SUPPLIED MATERIAL »
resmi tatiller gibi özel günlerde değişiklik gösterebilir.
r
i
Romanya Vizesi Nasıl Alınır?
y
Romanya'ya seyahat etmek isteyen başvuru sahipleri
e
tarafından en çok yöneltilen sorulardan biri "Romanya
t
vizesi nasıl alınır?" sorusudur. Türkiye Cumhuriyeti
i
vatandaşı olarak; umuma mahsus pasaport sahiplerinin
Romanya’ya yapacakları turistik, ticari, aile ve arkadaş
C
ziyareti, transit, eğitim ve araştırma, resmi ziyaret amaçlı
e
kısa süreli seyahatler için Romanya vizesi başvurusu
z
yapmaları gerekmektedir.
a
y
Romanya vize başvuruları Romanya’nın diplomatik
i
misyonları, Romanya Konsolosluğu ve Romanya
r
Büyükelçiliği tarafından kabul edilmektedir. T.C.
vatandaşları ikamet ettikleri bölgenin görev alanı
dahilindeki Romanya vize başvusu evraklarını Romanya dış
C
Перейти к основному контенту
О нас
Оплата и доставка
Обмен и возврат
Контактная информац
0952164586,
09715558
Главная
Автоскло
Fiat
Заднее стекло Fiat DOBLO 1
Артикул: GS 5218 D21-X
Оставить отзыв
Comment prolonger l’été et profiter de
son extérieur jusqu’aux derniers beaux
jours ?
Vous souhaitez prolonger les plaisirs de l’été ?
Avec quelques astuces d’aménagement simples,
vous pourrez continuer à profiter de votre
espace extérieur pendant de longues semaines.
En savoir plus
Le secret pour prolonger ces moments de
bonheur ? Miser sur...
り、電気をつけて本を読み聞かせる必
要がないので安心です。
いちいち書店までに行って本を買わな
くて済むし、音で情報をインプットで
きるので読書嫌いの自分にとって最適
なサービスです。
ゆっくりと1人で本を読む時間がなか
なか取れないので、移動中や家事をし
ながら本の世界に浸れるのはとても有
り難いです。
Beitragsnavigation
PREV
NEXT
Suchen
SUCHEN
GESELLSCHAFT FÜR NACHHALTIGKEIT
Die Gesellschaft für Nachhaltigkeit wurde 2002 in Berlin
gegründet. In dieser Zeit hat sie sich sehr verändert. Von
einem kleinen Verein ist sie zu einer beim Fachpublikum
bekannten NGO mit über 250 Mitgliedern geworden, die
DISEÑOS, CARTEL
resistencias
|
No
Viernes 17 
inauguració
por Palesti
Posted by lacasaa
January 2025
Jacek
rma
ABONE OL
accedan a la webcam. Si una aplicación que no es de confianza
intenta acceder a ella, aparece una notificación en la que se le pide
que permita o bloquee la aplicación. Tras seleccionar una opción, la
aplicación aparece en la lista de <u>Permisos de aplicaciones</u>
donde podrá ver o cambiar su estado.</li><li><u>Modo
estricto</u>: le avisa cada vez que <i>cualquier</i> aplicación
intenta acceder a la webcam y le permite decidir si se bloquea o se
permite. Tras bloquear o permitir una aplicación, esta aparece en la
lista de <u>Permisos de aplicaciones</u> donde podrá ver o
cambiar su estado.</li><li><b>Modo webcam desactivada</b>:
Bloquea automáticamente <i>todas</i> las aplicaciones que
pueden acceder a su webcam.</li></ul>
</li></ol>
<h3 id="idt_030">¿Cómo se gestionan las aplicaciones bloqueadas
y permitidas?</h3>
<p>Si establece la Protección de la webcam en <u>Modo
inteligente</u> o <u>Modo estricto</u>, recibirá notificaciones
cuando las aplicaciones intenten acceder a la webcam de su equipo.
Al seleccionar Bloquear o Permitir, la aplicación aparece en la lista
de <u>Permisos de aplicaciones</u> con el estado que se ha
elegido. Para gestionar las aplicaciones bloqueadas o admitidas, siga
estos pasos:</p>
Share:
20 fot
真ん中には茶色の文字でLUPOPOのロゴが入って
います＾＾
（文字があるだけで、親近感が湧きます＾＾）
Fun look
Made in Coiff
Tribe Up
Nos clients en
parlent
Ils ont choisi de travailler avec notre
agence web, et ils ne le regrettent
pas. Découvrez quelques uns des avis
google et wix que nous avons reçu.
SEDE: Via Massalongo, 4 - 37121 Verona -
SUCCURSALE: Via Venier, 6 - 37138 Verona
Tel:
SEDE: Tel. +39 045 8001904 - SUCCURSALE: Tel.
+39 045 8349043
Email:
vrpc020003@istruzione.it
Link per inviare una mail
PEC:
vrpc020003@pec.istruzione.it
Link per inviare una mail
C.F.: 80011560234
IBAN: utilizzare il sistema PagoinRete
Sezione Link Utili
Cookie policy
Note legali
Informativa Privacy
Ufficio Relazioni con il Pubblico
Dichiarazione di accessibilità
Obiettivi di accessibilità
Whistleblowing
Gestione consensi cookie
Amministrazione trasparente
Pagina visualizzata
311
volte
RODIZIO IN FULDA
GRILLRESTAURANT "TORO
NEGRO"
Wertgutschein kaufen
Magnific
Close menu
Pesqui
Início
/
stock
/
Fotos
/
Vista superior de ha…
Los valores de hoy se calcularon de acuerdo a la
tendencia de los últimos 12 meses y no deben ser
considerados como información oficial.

WHAT TO WORK ON »
Retype all of the entries precisely as they are.

EXERCISE OUTPUT »
resmi tatiller gibi özel günlerde değişiklik gösterebilir.
r
i
Romanya Vizesi Nasıl Alınır?
y
Romanya'ya seyahat etmek isteyen başvuru sahipleri
e
tarafından en çok yöneltilen sorulardan biri "Romanya
t
vizesi nasıl alınır?" sorusudur. Türkiye Cumhuriyeti
i
vatandaşı olarak; umuma mahsus pasaport sahiplerinin
Romanya’ya yapacakları turistik, ticari, aile ve arkadaş
C
ziyareti, transit, eğitim ve araştırma, resmi ziyaret amaçlı
e
kısa süreli seyahatler için Romanya vizesi başvurusu
z
yapmaları gerekmektedir.
a
y
Romanya vize başvuruları Romanya’nın diplomatik
i
misyonları, Romanya Konsolosluğu ve Romanya
r
Büyükelçiliği tarafından kabul edilmektedir. T.C.
vatandaşları ikamet ettikleri bölgenin görev alanı
dahilindeki Romanya vize başvusu evraklarını Romanya dış
C
Перейти к основному контенту
О нас
Оплата и доставка
Обмен и возврат
Контактная информац
0952164586,
09715558
Главная
Автоскло
Fiat
Заднее стекло Fiat DOBLO 1
Артикул: GS 5218 D21-X
Оставить отзыв
Comment prolonger l’été et profiter de
son extérieur jusqu’aux derniers beaux
jours ?
Vous souhaitez prolonger les plaisirs de l’été ?
Avec quelques astuces d’aménagement simples,
vous pourrez continuer à profiter de votre
espace extérieur pendant de longues semaines.
En savoir plus
Le secret pour prolonger ces moments de
bonheur ? Miser sur...
り、電気をつけて本を読み聞かせる必
要がないので安心です。
いちいち書店までに行って本を買わな
くて済むし、音で情報をインプットで
きるので読書嫌いの自分にとって最適
なサービスです。
ゆっくりと1人で本を読む時間がなか
なか取れないので、移動中や家事をし
ながら本の世界に浸れるのはとても有
り難いです。
Beitragsnavigation
PREV
NEXT
Suchen
SUCHEN
GESELLSCHAFT FÜR NACHHALTIGKEIT
Die Gesellschaft für Nachhaltigkeit wurde 2002 in Berlin
gegründet. In dieser Zeit hat sie sich sehr verändert. Von
einem kleinen Verein ist sie zu einer beim Fachpublikum
bekannten NGO mit über 250 Mitgliedern geworden, die
DISEÑOS, CARTEL
resistencias
|
No
Viernes 17 
inauguració
por Palesti
Posted by lacasaa
January 2025
Jacek
rma
ABONE OL
accedan a la webcam. Si una aplicación que no es de confianza
intenta acceder a ella, aparece una notificación en la que se le pide
que permita o bloquee la aplicación. Tras seleccionar una opción, la
aplicación aparece en la lista de <u>Permisos de aplicaciones</u>
donde podrá ver o cambiar su estado.</li><li><u>Modo
estricto</u>: le avisa cada vez que <i>cualquier</i> aplicación
intenta acceder a la webcam y le permite decidir si se bloquea o se
permite. Tras bloquear o permitir una aplicación, esta aparece en la
lista de <u>Permisos de aplicaciones</u> donde podrá ver o
cambiar su estado.</li><li><b>Modo webcam desactivada</b>:
Bloquea automáticamente <i>todas</i> las aplicaciones que
pueden acceder a su webcam.</li></ul>
</li></ol>
<h3 id="idt_030">¿Cómo se gestionan las aplicaciones bloqueadas
y permitidas?</h3>
<p>Si establece la Protección de la webcam en <u>Modo
inteligente</u> o <u>Modo estricto</u>, recibirá notificaciones
cuando las aplicaciones intenten acceder a la webcam de su equipo.
Al seleccionar Bloquear o Permitir, la aplicación aparece en la lista
de <u>Permisos de aplicaciones</u> con el estado que se ha
elegido. Para gestionar las aplicaciones bloqueadas o admitidas, siga
estos pasos:</p>
Share:
20 fot
真ん中には茶色の文字でLUPOPOのロゴが入って
います＾＾
（文字があるだけで、親近感が湧きます＾＾）
Fun look
Made in Coiff
Tribe Up
Nos clients en
parlent
Ils ont choisi de travailler avec notre
agence web, et ils ne le regrettent
pas. Découvrez quelques uns des avis
google et wix que nous avons reçu.
SEDE: Via Massalongo, 4 - 37121 Verona -
SUCCURSALE: Via Venier, 6 - 37138 Verona
Tel:
SEDE: Tel. +39 045 8001904 - SUCCURSALE: Tel.
+39 045 8349043
Email:
vrpc020003@istruzione.it
Link per inviare una mail
PEC:
vrpc020003@pec.istruzione.it
Link per inviare una mail
C.F.: 80011560234
IBAN: utilizzare il sistema PagoinRete
Sezione Link Utili
Cookie policy
Note legali
Informativa Privacy
Ufficio Relazioni con il Pubblico
Dichiarazione di accessibilità
Obiettivi di accessibilità
Whistleblowing
Gestione consensi cookie
Amministrazione trasparente
Pagina visualizzata
311
volte
RODIZIO IN FULDA
GRILLRESTAURANT "TORO
NEGRO"
Wertgutschein kaufen
Magnific
Close menu
Pesqui
Início
/
stock
/
Fotos
/
Vista superior de ha…
Los valores de hoy se calcularon de acuerdo a la
tendencia de los últimos 12 meses y no deben ser
considerados como información oficial.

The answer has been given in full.